The local Hard Rock, which has a restaurant and retail outlet, deferred comment to corporate PR, which deferred to Brookfield Real Estate Management Partners in New York. Multiple calls were not returned.

Nichols Engineering and Environmental Services in Stateline is working on the remodel, but would not comment about specifics.

“Both the county and TRPA will sign off on the permits.
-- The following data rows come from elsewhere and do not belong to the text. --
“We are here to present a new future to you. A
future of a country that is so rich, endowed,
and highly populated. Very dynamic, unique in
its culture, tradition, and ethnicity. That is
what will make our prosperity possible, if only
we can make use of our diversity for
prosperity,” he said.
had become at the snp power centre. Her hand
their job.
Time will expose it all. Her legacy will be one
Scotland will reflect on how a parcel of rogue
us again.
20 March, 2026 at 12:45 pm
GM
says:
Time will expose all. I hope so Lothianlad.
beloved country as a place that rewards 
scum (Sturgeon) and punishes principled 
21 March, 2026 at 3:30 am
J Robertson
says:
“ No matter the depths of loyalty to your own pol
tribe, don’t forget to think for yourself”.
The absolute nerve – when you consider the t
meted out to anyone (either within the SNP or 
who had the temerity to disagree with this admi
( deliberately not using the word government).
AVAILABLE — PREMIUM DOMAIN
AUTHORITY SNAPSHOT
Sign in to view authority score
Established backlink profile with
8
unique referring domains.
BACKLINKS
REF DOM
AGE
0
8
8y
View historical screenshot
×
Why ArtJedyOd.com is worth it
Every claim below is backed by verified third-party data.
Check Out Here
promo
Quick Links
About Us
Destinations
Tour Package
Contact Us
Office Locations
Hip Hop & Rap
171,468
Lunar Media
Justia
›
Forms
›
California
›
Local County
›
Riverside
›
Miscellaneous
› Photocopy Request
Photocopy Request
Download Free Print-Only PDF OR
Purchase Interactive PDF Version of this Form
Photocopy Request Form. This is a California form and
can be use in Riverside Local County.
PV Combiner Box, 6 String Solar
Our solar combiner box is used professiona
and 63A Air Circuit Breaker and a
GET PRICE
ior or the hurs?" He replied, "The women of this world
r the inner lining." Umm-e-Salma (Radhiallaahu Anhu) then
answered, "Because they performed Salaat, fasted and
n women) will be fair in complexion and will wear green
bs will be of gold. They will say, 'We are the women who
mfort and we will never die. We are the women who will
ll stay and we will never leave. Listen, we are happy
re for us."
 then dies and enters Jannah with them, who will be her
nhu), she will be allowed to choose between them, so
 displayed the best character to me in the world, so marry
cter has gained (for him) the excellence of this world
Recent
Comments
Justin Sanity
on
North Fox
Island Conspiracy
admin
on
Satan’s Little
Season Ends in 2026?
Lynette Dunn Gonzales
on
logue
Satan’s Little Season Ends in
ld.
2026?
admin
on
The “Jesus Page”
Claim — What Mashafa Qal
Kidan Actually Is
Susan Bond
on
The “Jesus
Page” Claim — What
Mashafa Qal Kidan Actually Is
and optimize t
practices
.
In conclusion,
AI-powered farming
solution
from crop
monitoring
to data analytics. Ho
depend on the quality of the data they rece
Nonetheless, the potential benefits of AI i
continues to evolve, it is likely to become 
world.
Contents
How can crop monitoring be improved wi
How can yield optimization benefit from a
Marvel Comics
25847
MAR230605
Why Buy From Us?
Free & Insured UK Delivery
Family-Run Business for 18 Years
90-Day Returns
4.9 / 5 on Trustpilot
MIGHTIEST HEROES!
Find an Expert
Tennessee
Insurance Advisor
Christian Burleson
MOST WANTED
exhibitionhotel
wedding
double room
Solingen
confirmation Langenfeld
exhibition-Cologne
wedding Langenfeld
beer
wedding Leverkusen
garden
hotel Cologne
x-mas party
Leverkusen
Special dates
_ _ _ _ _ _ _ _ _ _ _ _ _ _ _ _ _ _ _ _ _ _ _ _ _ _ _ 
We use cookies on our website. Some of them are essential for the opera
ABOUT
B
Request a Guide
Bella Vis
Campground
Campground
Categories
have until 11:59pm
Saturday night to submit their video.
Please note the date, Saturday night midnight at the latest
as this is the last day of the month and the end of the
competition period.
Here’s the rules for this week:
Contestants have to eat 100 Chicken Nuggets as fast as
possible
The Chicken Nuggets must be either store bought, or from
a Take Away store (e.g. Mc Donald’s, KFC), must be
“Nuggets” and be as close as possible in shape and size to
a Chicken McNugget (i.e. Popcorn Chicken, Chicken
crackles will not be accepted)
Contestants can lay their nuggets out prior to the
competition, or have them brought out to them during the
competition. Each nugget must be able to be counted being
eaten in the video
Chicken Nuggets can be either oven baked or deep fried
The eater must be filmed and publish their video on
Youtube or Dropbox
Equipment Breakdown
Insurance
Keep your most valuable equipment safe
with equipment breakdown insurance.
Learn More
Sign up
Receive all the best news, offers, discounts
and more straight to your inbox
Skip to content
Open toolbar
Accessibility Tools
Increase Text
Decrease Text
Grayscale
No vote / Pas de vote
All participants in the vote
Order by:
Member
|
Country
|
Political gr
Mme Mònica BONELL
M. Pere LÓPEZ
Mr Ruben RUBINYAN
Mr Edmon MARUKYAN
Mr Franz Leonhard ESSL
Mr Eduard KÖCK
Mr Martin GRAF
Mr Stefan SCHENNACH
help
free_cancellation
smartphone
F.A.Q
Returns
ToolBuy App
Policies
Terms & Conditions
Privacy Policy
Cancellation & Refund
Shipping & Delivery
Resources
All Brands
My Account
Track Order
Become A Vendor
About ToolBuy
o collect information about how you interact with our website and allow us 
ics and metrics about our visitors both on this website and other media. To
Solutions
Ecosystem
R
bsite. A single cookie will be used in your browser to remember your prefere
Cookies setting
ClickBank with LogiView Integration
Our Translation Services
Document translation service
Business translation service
TRPA will authorize the changes under their conditional permit, and building department will authorize any construction required of building and fire codes – e.g., electrical, mechanical, plumbing, structural, etc,” Mimi Moss, Douglas County community development director, told Lake Tahoe News.

Jeff Cowen, with the Tahoe Regional Planning Agency, told Lake Tahoe News, “They are looking to do improvements at the property that are consistent with the South Shore Vision Plan.” He said no application for a permit has been submitted.

The 539-room hotel has been on the decline for years. The gaming floor only has slot machines. The place is often like a ghost town.

The building opened in 1965 as Del Webb’s Sahara-Tahoe. In its heyday Elvis Presley, Phyllis Diller and the Osmond Brothers would play there. It was like having a Las Vegas style hotel-casino in Lake Tahoe.

In 1983, it was renamed Del Webb’s High Sierra. At that time it had a western theme.

Columbia Sussex took over the operations and renamed it the Horizon in 1990. LV Casino, a subsidiary of Columbia Sussex, took over operations in 2009.